L'egocentrismo generazionale e soggettivo fu l'effetto più profondo del 68.

Il professor Platone, nell'VIII libro della Repubblica dimostra che il 68 non fu nemmeno una novità, ma un vetusto rigurgito anarchico che periodicamente risale dalle viscere della storia.

La società estetica, fondata sul principio del piacere, fu il sogno che percorse il 68, somministrato da Marcuse.

La liberazione sessuale ha coinciso con l'uso commerciale e consumistico e della donna.

Il professore che un tempo godeva di prestigio e autorevolezza è ridotto al rango di colf o animatore. E' sceso nella scala sociale, e costituisce un antimodello, ciò che i ragazzi non vogliono diventare... Altrimenti finisci come lui, a insegnare...

La trasgressione è intesa come la normalità.

La maggior parte degli antifascisti che fecero la Resistenza non volevano la libertà ma un'altra dittatura, comunista o giacobina. Sognavano un totalitarismo più compiuto rispetto a quello fascista, che abolisse proprietà, disuguaglianze, mercato e religione.

(...) Interiorizzazione del pubblico, esternazione dell'intimo. Ciò che è privato si confessa in pubblico, esige pubblico. Con la scusa dei diritti civili, la città entra in casa. Qui ha vinto davvero il 68: il personale è politico.

Lo sfascio famigliare ha prodotto una nuova figura tragica, grottesca e vagabonda: lo sfamiglio, che non è semplicemente un single, ma il profugo e il superstite dall'esplosione che ha colpito al cuore la cellula basilare della società, la famiglia.

La famiglia è il primo stadio di quel passaggio dalla natura alla civiltà; non cancella quel che è in natura, ma gli dà un senso, una norma, un riconoscimento, un'eredità e una prospettiva. (...)

(...) La tradizione trasmette non rimpiange.

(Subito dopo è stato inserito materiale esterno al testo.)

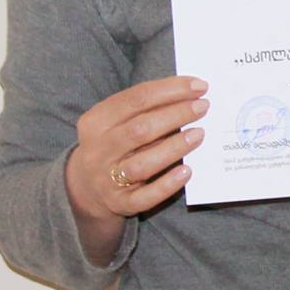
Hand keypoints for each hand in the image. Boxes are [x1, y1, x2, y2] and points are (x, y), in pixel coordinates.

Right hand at [64, 76, 208, 221]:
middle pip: (140, 129)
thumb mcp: (117, 121)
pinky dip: (167, 185)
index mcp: (96, 121)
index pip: (136, 99)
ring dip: (174, 148)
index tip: (200, 86)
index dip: (170, 90)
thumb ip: (146, 108)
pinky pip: (145, 197)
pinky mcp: (119, 203)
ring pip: (142, 164)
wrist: (85, 187)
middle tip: (203, 107)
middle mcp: (98, 150)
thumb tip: (190, 94)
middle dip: (176, 115)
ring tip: (199, 134)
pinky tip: (187, 171)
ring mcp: (107, 179)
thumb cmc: (114, 144)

Esprime continuità, non cordoglio.

Le caste in Italia sono tre e non una soltanto: a quella politica, si aggiunge quella tecno-economica e quella intellettuale, allevata dall'italomarxismo e consacrata dal 68. Un sistema di caste a circuito chiuso, a cui si accede per cooptazione, affiliazione e accettazione del canone.

Né single né sposati, in medio stat virtus. In anulare stat virus.

I veri tradizionalisti amano gli alberi, a cominciare dall'albero genealogico.

Troppe morti per velocità, abusi, sesso, droga, alcol. La vita piace da morire.

La tv ha due facce: fa compagnia a chi è solo, isola chi è in compagnia.

(...) Nobile, contrazione aristocratica di non abile.

Gli ambientalisti crescono con l'inquinamento. Una città sana ha i polmoni verdi intorno e la materia grigia in testa. Qui si è invertito l'ordine cromatico.

La scuola si fonda sulla tradizione. Non c'è scuola se non c'è nulla da trasmettere, da tramandare. La scuola è connessione a una rete verticale di saperi ed esperienze tra generazioni. La sua chiave d'accesso è tra.

L'ipocrisia non è il contrario della verità, ma il suo galateo. L'ipocrisia non è come la menzogna: è il velo dorato sul vivere civile, funge da imene della verità, perchè la tutela, impedisce di violarla o abolirla. La verità attiene all'essenza della vita, l'ipocrisia riguarda le relazioni civili. La cultura discesa dal 68 pensò al contrario: dichiarò guerra all'ipocrisia ma dichiarò morta la verità. Squarciare il velo per non trovare nulla.